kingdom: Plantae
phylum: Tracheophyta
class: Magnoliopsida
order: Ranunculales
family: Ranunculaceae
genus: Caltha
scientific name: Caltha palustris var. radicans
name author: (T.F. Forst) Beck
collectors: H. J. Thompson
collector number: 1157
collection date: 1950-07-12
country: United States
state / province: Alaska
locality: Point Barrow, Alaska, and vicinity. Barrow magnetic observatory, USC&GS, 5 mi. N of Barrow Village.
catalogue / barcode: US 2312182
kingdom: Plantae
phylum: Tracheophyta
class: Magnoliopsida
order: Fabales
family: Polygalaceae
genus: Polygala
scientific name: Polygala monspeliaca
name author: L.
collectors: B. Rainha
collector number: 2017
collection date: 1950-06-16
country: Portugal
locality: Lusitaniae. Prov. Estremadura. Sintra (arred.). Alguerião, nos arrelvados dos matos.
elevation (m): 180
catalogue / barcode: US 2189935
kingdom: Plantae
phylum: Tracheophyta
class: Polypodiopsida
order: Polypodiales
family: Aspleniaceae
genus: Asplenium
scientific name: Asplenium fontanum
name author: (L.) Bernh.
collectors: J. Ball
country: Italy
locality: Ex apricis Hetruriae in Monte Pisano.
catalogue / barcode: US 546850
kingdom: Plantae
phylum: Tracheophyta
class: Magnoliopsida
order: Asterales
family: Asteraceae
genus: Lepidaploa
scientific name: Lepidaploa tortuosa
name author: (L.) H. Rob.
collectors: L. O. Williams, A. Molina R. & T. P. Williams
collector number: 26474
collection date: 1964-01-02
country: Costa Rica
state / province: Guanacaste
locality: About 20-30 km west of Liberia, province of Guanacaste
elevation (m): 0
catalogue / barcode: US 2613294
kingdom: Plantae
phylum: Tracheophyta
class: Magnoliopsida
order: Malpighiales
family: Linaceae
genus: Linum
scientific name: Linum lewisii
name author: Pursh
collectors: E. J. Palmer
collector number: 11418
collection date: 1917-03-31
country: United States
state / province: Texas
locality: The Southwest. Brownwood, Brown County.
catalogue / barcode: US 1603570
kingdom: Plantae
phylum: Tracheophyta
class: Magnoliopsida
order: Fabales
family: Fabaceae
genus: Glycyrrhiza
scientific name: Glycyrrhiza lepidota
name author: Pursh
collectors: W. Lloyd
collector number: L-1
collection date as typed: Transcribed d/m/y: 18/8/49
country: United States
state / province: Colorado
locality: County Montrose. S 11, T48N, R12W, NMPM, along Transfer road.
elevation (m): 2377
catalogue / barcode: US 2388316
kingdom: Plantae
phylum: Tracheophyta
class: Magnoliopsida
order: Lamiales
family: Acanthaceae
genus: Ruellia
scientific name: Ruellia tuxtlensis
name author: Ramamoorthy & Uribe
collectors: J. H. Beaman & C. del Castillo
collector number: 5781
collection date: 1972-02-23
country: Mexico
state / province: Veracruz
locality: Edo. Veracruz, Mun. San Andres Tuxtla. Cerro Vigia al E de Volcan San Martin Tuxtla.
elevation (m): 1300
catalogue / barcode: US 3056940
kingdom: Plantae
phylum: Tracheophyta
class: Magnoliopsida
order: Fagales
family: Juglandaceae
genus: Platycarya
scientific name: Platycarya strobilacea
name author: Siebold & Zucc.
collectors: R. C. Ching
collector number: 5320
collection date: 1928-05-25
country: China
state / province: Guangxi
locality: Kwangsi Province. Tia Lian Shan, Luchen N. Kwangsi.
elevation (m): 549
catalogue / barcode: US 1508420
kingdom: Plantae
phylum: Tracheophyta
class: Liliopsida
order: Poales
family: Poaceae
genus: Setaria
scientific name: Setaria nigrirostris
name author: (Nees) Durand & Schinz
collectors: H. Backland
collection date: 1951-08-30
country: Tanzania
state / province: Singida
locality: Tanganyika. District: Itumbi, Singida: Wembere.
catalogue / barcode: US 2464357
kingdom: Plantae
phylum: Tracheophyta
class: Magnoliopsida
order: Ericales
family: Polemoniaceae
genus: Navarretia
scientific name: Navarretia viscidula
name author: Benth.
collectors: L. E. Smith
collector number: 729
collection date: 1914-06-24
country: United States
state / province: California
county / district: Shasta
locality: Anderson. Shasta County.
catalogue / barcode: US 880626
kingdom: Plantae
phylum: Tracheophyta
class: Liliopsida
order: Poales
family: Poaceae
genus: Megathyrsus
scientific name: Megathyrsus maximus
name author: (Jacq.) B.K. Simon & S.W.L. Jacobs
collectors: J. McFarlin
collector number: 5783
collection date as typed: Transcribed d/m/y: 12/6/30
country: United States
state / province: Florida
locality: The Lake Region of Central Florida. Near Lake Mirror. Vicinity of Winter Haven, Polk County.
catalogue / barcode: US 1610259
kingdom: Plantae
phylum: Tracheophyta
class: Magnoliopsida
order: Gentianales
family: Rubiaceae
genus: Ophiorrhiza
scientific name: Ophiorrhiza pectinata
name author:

——————

● **EXERCISE DETAILS**
Copy all of the rows above word for word, with each line kept as it stands.

● **REPLY**
kingdom: Plantae
phylum: Tracheophyta
class: Magnoliopsida
order: Ranunculales
family: Ranunculaceae
genus: Caltha
scientific name: Caltha palustris var. radicans
name author: (T.F. Forst) Beck
collectors: H. J. Thompson
collector number: 1157
collection date: 1950-07-12
country: United States
state / province: Alaska
locality: Point Barrow, Alaska, and vicinity. Barrow magnetic observatory, USC&GS, 5 mi. N of Barrow Village.
catalogue / barcode: US 2312182
kingdom: Plantae
phylum: Tracheophyta
class: Magnoliopsida
order: Fabales
family: Polygalaceae
genus: Polygala
scientific name: Polygala monspeliaca
name author: L.
collectors: B. Rainha
collector number: 2017
collection date: 1950-06-16
country: Portugal
locality: Lusitaniae. Prov. Estremadura. Sintra (arred.). Alguerião, nos arrelvados dos matos.
elevation (m): 180
catalogue / barcode: US 2189935
kingdom: Plantae
phylum: Tracheophyta
class: Polypodiopsida
order: Polypodiales
family: Aspleniaceae
genus: Asplenium
scientific name: Asplenium fontanum
name author: (L.) Bernh.
collectors: J. Ball
country: Italy
locality: Ex apricis Hetruriae in Monte Pisano.
catalogue / barcode: US 546850
kingdom: Plantae
phylum: Tracheophyta
class: Magnoliopsida
order: Asterales
family: Asteraceae
genus: Lepidaploa
scientific name: Lepidaploa tortuosa
name author: (L.) H. Rob.
collectors: L. O. Williams, A. Molina R. & T. P. Williams
collector number: 26474
collection date: 1964-01-02
country: Costa Rica
state / province: Guanacaste
locality: About 20-30 km west of Liberia, province of Guanacaste
elevation (m): 0
catalogue / barcode: US 2613294
kingdom: Plantae
phylum: Tracheophyta
class: Magnoliopsida
order: Malpighiales
family: Linaceae
genus: Linum
scientific name: Linum lewisii
name author: Pursh
collectors: E. J. Palmer
collector number: 11418
collection date: 1917-03-31
country: United States
state / province: Texas
locality: The Southwest. Brownwood, Brown County.
catalogue / barcode: US 1603570
kingdom: Plantae
phylum: Tracheophyta
class: Magnoliopsida
order: Fabales
family: Fabaceae
genus: Glycyrrhiza
scientific name: Glycyrrhiza lepidota
name author: Pursh
collectors: W. Lloyd
collector number: L-1
collection date as typed: Transcribed d/m/y: 18/8/49
country: United States
state / province: Colorado
locality: County Montrose. S 11, T48N, R12W, NMPM, along Transfer road.
elevation (m): 2377
catalogue / barcode: US 2388316
kingdom: Plantae
phylum: Tracheophyta
class: Magnoliopsida
order: Lamiales
family: Acanthaceae
genus: Ruellia
scientific name: Ruellia tuxtlensis
name author: Ramamoorthy & Uribe
collectors: J. H. Beaman & C. del Castillo
collector number: 5781
collection date: 1972-02-23
country: Mexico
state / province: Veracruz
locality: Edo. Veracruz, Mun. San Andres Tuxtla. Cerro Vigia al E de Volcan San Martin Tuxtla.
elevation (m): 1300
catalogue / barcode: US 3056940
kingdom: Plantae
phylum: Tracheophyta
class: Magnoliopsida
order: Fagales
family: Juglandaceae
genus: Platycarya
scientific name: Platycarya strobilacea
name author: Siebold & Zucc.
collectors: R. C. Ching
collector number: 5320
collection date: 1928-05-25
country: China
state / province: Guangxi
locality: Kwangsi Province. Tia Lian Shan, Luchen N. Kwangsi.
elevation (m): 549
catalogue / barcode: US 1508420
kingdom: Plantae
phylum: Tracheophyta
class: Liliopsida
order: Poales
family: Poaceae
genus: Setaria
scientific name: Setaria nigrirostris
name author: (Nees) Durand & Schinz
collectors: H. Backland
collection date: 1951-08-30
country: Tanzania
state / province: Singida
locality: Tanganyika. District: Itumbi, Singida: Wembere.
catalogue / barcode: US 2464357
kingdom: Plantae
phylum: Tracheophyta
class: Magnoliopsida
order: Ericales
family: Polemoniaceae
genus: Navarretia
scientific name: Navarretia viscidula
name author: Benth.
collectors: L. E. Smith
collector number: 729
collection date: 1914-06-24
country: United States
state / province: California
county / district: Shasta
locality: Anderson. Shasta County.
catalogue / barcode: US 880626
kingdom: Plantae
phylum: Tracheophyta
class: Liliopsida
order: Poales
family: Poaceae
genus: Megathyrsus
scientific name: Megathyrsus maximus
name author: (Jacq.) B.K. Simon & S.W.L. Jacobs
collectors: J. McFarlin
collector number: 5783
collection date as typed: Transcribed d/m/y: 12/6/30
country: United States
state / province: Florida
locality: The Lake Region of Central Florida. Near Lake Mirror. Vicinity of Winter Haven, Polk County.
catalogue / barcode: US 1610259
kingdom: Plantae
phylum: Tracheophyta
class: Magnoliopsida
order: Gentianales
family: Rubiaceae
genus: Ophiorrhiza
scientific name: Ophiorrhiza pectinata
name author:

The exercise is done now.